### [QUOTED PASSAGE]
+ + +

Saturday, October 22, 2011

“The Haitian Border: Missionary Crossing”

“The Haitian Border: Missionary Crossing”
Elder Darrel L. Hammon

Tuesday, October 18, 2011

What a day today was! I was asked to help take the Haitian missionaries to Haiti to begin serving their missions there. They have been in the CCM for about three weeks. They all flew in, but for some reason, they couldn’t get tickets for all of them on the same flight back to Haiti. So, President and Sister Glazier, Elder McDermid and I, and Brother Cuevas and another brother took three vans with 12 missionaries to the Haitian border. On the way there, we took a northern, westerly route so we could pass by Lago Enriquillo, a salt-water lake, which runs close to the Haitian border. We passed through little communities like Glavan, Neyba, Villa Jaraqua, Las Clavellinas, Los Rios, Postrer Rio, Las Descubiertas, Boca de Cachón, y Jimani, the town closest to the border.
                One the way, we passed plantation after plantation after plantation of banana trees. Bananas everywhere. Along side of the road in the little communities and outside of the communities were little stands, selling all sorts of bananas, guineos, and plantains. It was a sight to see. I told Elder McDermid, this is where we ought to buy our bananas. They are plentiful and fresh from the tree.
Las Caritas (the Little Faces)
                Also, along the way we stopped at Parque Nacional: Las Caritas near another park, el Parque Nacional: Parque Enriquillo. We climbed up to this cool overhang that had faces carved into the walls. Looking south, we could see Lago Enriquillo. It was definitely an incredible view. It was
quite steep but well worth the precarious climb and the ever-present heat and mugginess.
                Outside of Boca de Cachón, we were supposed to drive along the lake. Unfortunately, the water level had risen to such a point as to cover the entire road. We had to go around and down a dirt road. Ironically, when we were passing through town, a young man tried to get us to turn down this other street. Brother Cuevas was in the lead van. We just thought he was trying to get us to turn on a different street from the one we were on. We thought he was just pointing to the other street so we could go to his negocio, his place of business. We continued on our merry way.

+ + +

### [Dataset entries]
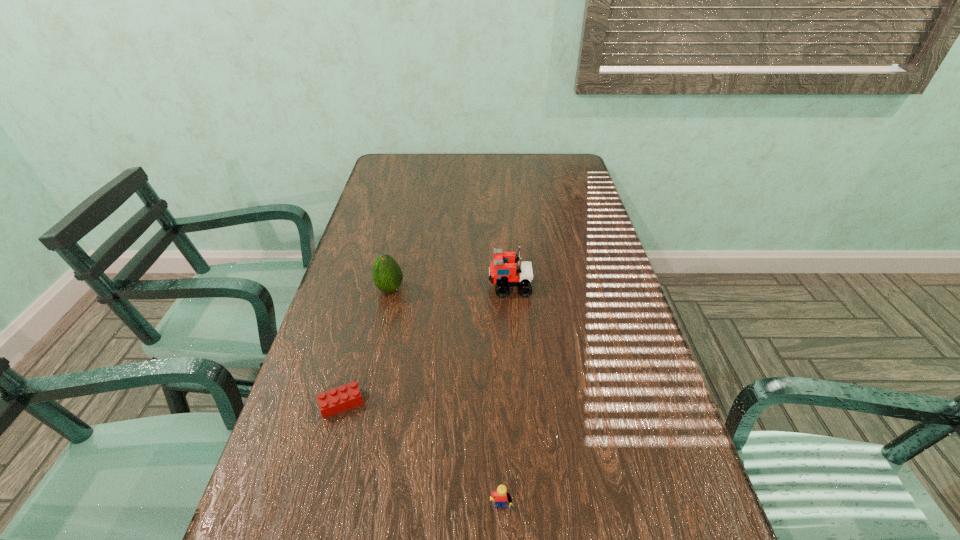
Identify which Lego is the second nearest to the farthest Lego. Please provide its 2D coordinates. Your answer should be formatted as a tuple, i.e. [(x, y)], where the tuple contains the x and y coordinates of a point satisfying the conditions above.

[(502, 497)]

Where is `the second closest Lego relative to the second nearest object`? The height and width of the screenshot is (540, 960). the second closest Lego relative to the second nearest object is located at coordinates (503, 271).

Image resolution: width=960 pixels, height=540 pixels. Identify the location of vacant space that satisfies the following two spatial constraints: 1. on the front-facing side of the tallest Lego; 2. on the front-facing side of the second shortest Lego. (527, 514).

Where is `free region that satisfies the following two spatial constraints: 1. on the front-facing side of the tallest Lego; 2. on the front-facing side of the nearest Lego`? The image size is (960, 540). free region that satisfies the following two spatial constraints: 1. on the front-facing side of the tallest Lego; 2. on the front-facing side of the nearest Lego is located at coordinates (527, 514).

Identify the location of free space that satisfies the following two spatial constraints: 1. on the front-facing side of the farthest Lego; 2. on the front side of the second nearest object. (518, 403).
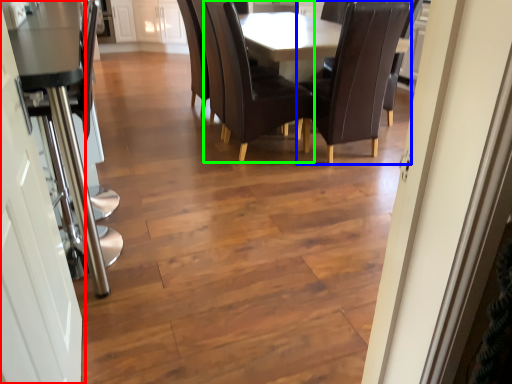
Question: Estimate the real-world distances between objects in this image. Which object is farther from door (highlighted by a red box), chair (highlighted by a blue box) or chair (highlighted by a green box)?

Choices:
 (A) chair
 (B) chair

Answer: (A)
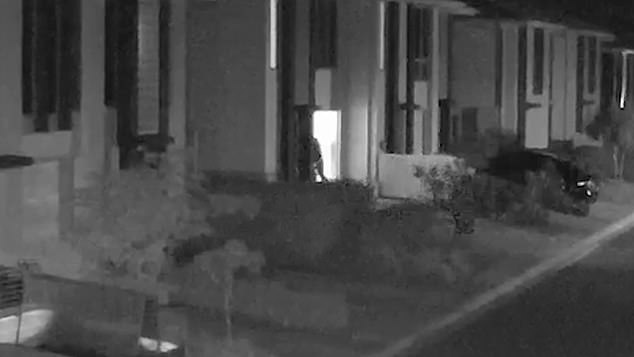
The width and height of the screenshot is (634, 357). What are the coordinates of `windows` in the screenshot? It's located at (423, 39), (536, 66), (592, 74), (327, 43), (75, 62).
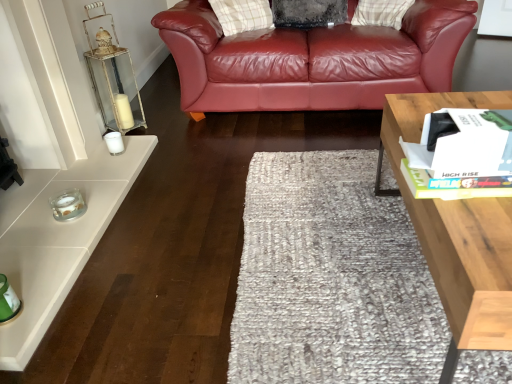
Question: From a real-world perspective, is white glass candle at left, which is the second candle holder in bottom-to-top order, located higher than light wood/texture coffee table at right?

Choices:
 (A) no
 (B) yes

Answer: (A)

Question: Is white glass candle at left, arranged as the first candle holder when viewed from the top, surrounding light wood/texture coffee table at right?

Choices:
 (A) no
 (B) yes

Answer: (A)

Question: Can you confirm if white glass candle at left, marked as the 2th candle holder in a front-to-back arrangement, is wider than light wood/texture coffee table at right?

+ + +

### [EXERCISE 1]
Answer these questions about the Haitian border post:
(a) About how long had the Haitian missionaries been in the CCM?
(b) Which town does the post call the one closest to the border?
(c) What had been carved into the walls of the overhang at Las Caritas?
### [EXERCISE 2]
Reproduce the passage of the Haitian border post that begins at the words "Also, along the" and stops after "heat and mugginess.".

### [TASK OUTPUT 1]
(a) About three weeks.
(b) Jimani.
(c) Faces.

### [TASK OUTPUT 2]
Also, along the way we stopped at Parque Nacional: Las Caritas near another park, el Parque Nacional: Parque Enriquillo. We climbed up to this cool overhang that had faces carved into the walls. Looking south, we could see Lago Enriquillo. It was definitely an incredible view. It was
quite steep but well worth the precarious climb and the ever-present heat and mugginess.